My problem is with the moral equivalence that Chomsky et. al tries to draw.
"For the first time in modern history, Europe and its offshoots were subjected, on home soil, to the kind of atrocity that they routinely have carried out elsewhere" (Chomsky, 9-11, 2001)
As Sam Harris puts it, Chmosky's analysis is a masterpiece of moral blindness.
"Take the bombing of the Al-Shifa pharmaceuticals plant: according to Chomsky, the atrocity of September 11 pales in comparison with that perpetrated by the Clinton administration in August 1998. But let us now ask some very basic questions that Chomsky seems to have neglected to ask himself: What did the U.S. government it think it was doing when it sent cruise missiles into Sudan? Destroying a chemical weapons site used by Al Qaeda. Did the Clinton Administration
intend to bring about the deaths of thousands of Sudanese children? No. Was our goal to kill as many Sudanese as we could? No. Were we trying to kill anyone at all? Not unless we though members of Al Qaeda would be at the Al-Shifa facility in the middle of the night.

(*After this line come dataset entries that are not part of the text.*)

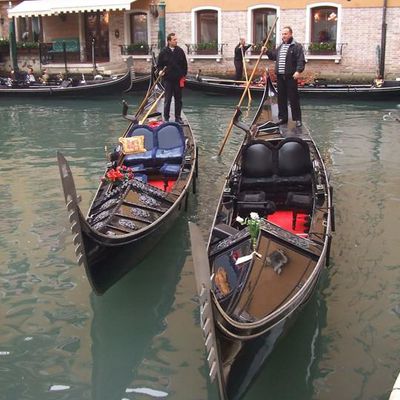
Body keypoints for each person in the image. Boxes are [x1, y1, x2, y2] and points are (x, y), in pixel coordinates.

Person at [265, 26, 305, 127]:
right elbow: (274, 56)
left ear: (291, 34)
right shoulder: (280, 46)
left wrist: (298, 71)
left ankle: (297, 119)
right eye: (282, 34)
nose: (283, 36)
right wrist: (266, 51)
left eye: (285, 34)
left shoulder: (297, 46)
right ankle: (283, 118)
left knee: (293, 98)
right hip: (280, 76)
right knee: (281, 98)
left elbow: (301, 60)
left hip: (291, 76)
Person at [157, 33, 188, 124]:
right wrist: (160, 71)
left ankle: (178, 117)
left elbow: (184, 65)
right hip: (168, 79)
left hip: (178, 79)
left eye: (176, 39)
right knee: (168, 99)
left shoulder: (180, 51)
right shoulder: (163, 52)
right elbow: (159, 65)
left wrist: (183, 75)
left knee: (178, 99)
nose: (176, 41)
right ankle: (166, 118)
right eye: (174, 40)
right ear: (169, 41)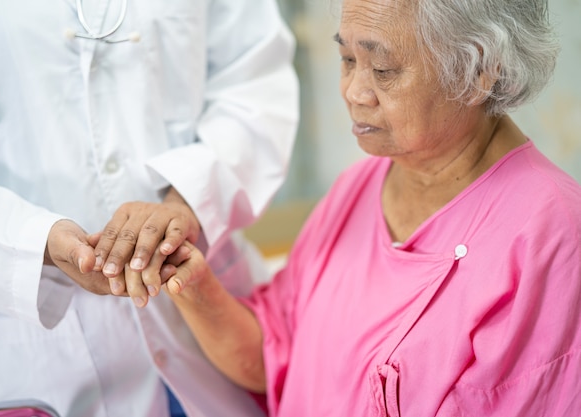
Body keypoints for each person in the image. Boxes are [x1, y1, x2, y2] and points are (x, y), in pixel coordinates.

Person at [154, 0, 581, 415]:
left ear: (478, 71)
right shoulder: (357, 188)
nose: (354, 91)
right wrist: (191, 282)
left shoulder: (552, 234)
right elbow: (273, 357)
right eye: (346, 59)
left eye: (383, 70)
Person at [0, 1, 298, 416]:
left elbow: (256, 84)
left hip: (209, 326)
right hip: (29, 348)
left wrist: (187, 199)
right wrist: (37, 241)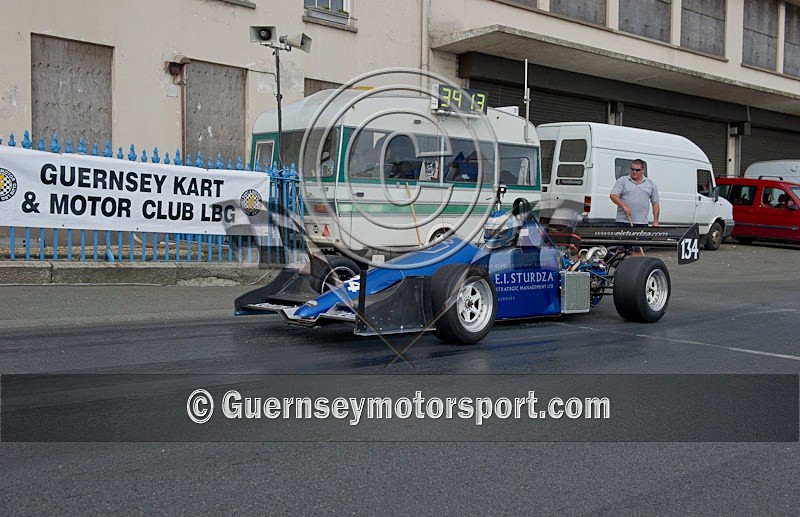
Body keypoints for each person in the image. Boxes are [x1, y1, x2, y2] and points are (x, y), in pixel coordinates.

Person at [609, 159, 660, 227]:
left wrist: (656, 221)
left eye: (637, 170)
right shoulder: (622, 180)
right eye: (632, 169)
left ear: (643, 170)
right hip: (623, 222)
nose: (634, 172)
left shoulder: (651, 183)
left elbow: (655, 203)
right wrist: (624, 206)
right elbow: (613, 195)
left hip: (642, 223)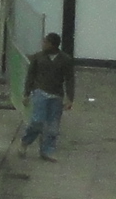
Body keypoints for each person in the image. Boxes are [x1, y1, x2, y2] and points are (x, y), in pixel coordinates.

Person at [17, 31, 77, 161]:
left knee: (53, 126)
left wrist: (70, 98)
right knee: (37, 121)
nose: (43, 44)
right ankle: (25, 142)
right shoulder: (38, 58)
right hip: (40, 93)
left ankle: (47, 151)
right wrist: (26, 93)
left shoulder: (65, 60)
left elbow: (70, 79)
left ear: (52, 44)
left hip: (56, 96)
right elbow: (30, 76)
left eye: (46, 42)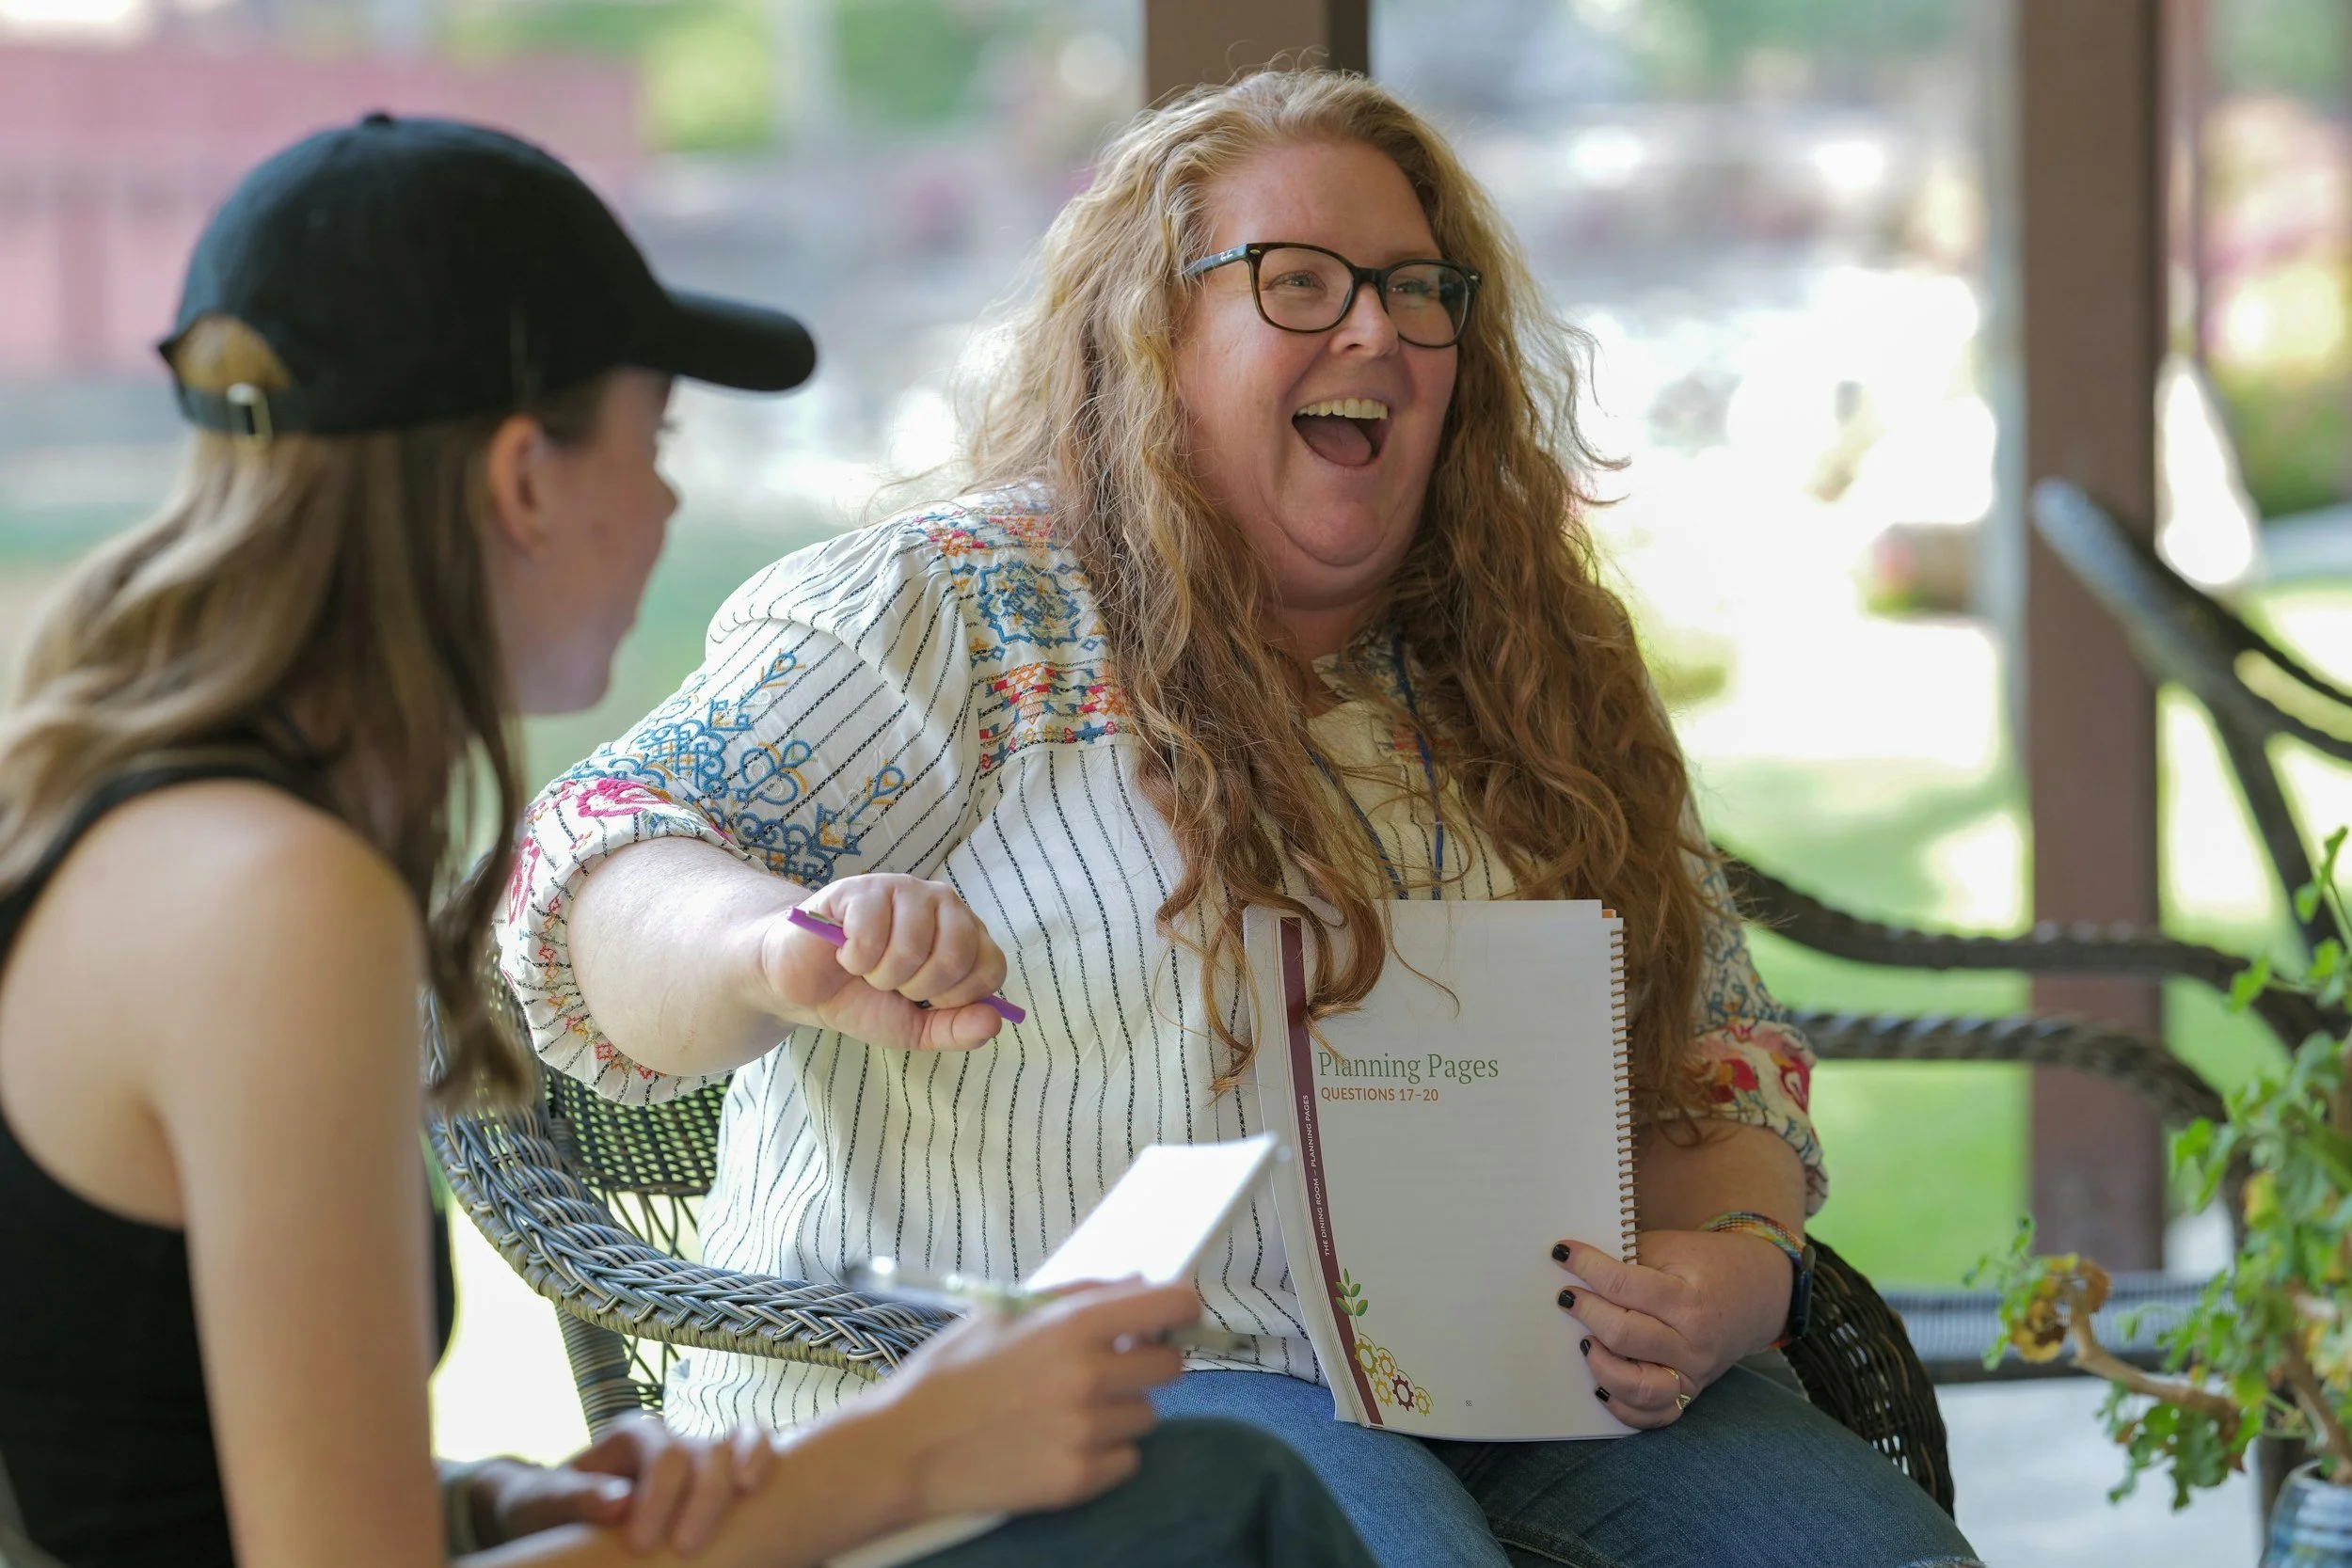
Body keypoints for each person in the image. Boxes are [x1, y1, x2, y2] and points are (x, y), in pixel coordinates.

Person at [503, 70, 1988, 1568]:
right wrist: (775, 943)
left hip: (1526, 1384)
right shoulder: (955, 612)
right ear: (1152, 335)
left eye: (1419, 290)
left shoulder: (1541, 664)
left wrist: (1738, 1270)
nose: (1378, 330)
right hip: (1030, 1396)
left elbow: (1709, 1071)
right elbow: (590, 873)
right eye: (1299, 282)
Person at [0, 114, 1376, 1568]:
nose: (664, 500)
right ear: (524, 479)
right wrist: (896, 1453)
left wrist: (503, 1497)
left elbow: (138, 1454)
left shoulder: (124, 819)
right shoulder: (281, 901)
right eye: (652, 440)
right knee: (1229, 1504)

Asking these questions about Osama bin Ladin and the nineteen hijackers puts us in a different moral universe entirely
If we are inclined to follow Chomsky down the path of moral equivalence and ignore the role of human intentions, we can forget about the bombing of the Al-Shifa plant, because many of the things we did not do in Sudan had even greater consequences. What about all the money and food we simply never though to give the Sudanese prior to 1998? How many children did we kill (that is, not save) just by living in blissful ignorance of the conditions in Sudan?" (Harris, The End of Faith 2004)
I do not deny the brutal actions that the US has done in the last 200+ years, but what I do deny, is the moral equivalence that Chomsky et. al attempts to draw that just isn't there.
I think Bush and Cheney are pursuing a cultural war between Christianity and Islam that will connect with some in the Republican base, even if the majority see it as insanity. I think they honestly believe this is a bigger issue than Republican/Democrat and won't be to concerned about the effect a war with Iran has on the 2008 elections.
I tend to agree with this. It is not really a war on terror.